▶ [AIM OF THE TASK]:
Here is the listing. Report each line in it that contains the string "リノベーションOBの声".
○ ○ ○ ○
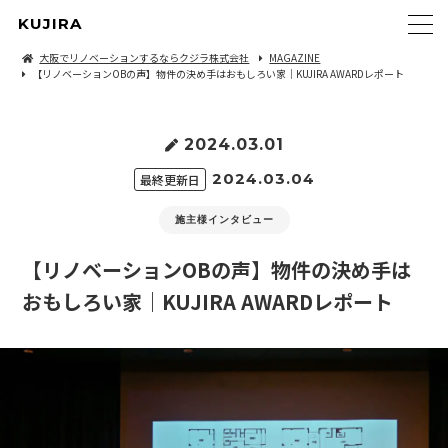
KUJIRA
大阪でリノベーションするならクジラ株式会社
MAGAZINE
【リノベーションOBの声】物件の決め手はおもしろい家｜KUJIRA AWARDレポート
2024.03.01
2024.03.04
最終更新日
施主様インタビュー
【リノベーションOBの声】物件の決め手は
おもしろい家｜KUJIRA AWARDレポート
○ ○ ○ ○
▶ [RESULT FOR THIS EXERCISE]:
【リノベーションOBの声】物件の決め手はおもしろい家｜KUJIRA AWARDレポート
【リノベーションOBの声】物件の決め手は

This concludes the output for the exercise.